Seeding new solutions
When it comes to what businesses can do to amplify their impact in convoluted supply chains, both independent and collective action are on the table.
One approach is to streamline.
“You can have easily 60 or 70 supply chain steps,” Rautner said. “The big players realize that, and they try to simplify that by being much more integrated in their contracts.”
That's part of the reason he also argues for comprehensive forestry policies, rather than one-off initiatives around commodity trends of the moment, such as palm oil.

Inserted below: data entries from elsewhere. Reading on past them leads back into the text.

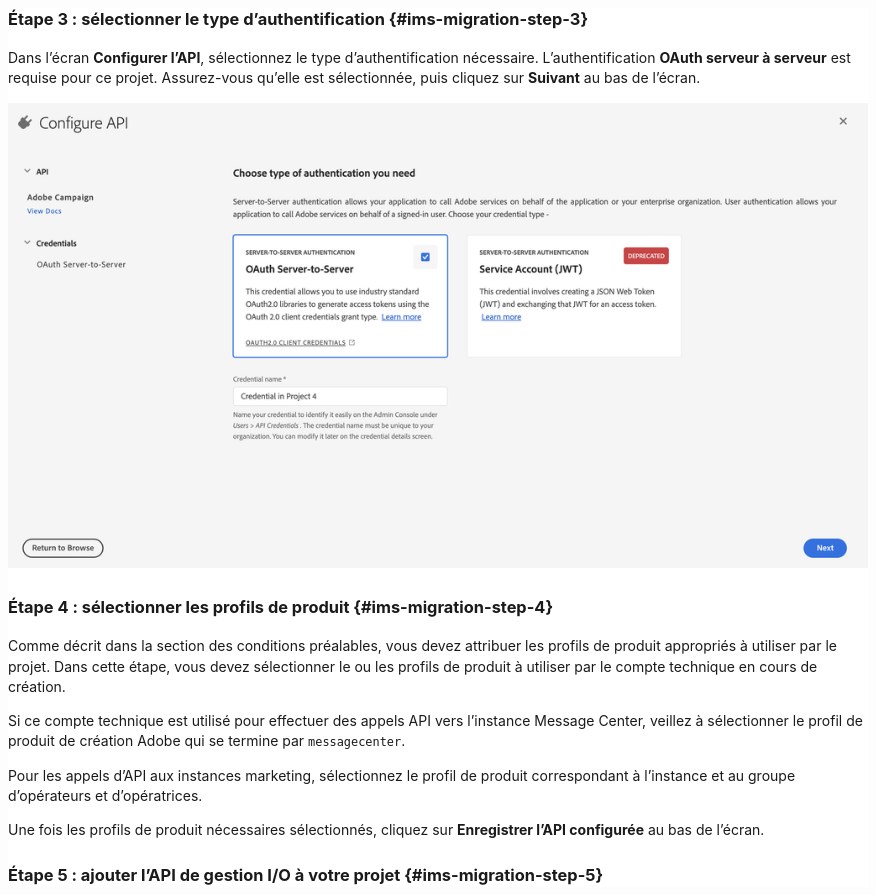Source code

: ### Étape 3 : sélectionner le type d’authentification  {#ims-migration-step-3}

Dans l’écran **Configurer l’API**, sélectionnez le type d’authentification nécessaire. L’authentification **OAuth serveur à serveur** est requise pour ce projet. Assurez-vous qu’elle est sélectionnée, puis cliquez sur **Suivant** au bas de l’écran.

![](assets/do-not-localize/ims-updates-03.png)



### Étape 4 : sélectionner les profils de produit {#ims-migration-step-4}

Comme décrit dans la section des conditions préalables, vous devez attribuer les profils de produit appropriés à utiliser par le projet. Dans cette étape, vous devez sélectionner le ou les profils de produit à utiliser par le compte technique en cours de création.

Si ce compte technique est utilisé pour effectuer des appels API vers l’instance Message Center, veillez à sélectionner le profil de produit de création Adobe qui se termine par `messagecenter`.

Pour les appels d’API aux instances marketing, sélectionnez le profil de produit correspondant à l’instance et au groupe d’opérateurs et d’opératrices.

Une fois les profils de produit nécessaires sélectionnés, cliquez sur **Enregistrer l’API configurée** au bas de l’écran.



### Étape 5 : ajouter l’API de gestion I/O à votre projet {#ims-migration-step-5}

And there are companies broadening the scope of commodities covered by internal policies. After moving to implement 100 percent traceable palm oil by the end of 2014, consumer products giant Unilever this month announced new measures for sustainably sourced fruit, cocoa and tea used by brands including Breyers, Magnum and Lipton.
When it comes to paying for new deforestation efforts, the Walt Disney Company established new funding mechanisms in addition to initiatives to minimize paper use, eliminate irresponsible fiber and maximize recycling.
"We actually place an internal price on carbon," said Beth Stevens, Disney's senior VP of citizenship, environment and conservation, during the GreenBiz forestry webcast. She explainined that the company has "turned to forests as part of the solution to emissions and climate change."
The company has invested $48 million in carbon projects since 2008, including initiatives to conserve, manage and restore forests around the world.
Looking forward, Rautner is also encouraged by improving sensor technology to help collect more data about supply chains, although many of those tools remain expensive in their current early stage. There is also room for more personalizable tools to help project a company's risk of exposure to specific deforestation challenges or those concentrated in certain geographic areas.
Above all else, however, the trick will be making good on lofty discussions about saving the forests.
“You can have all the nicest policies in the world, but if you don’t implement them nothing will happen on the ground,” Rautner said. “One key issue that will solve a lot of the issues is traceability. Without actors knowing who supplies them and where the commodities come from, they can’t change.”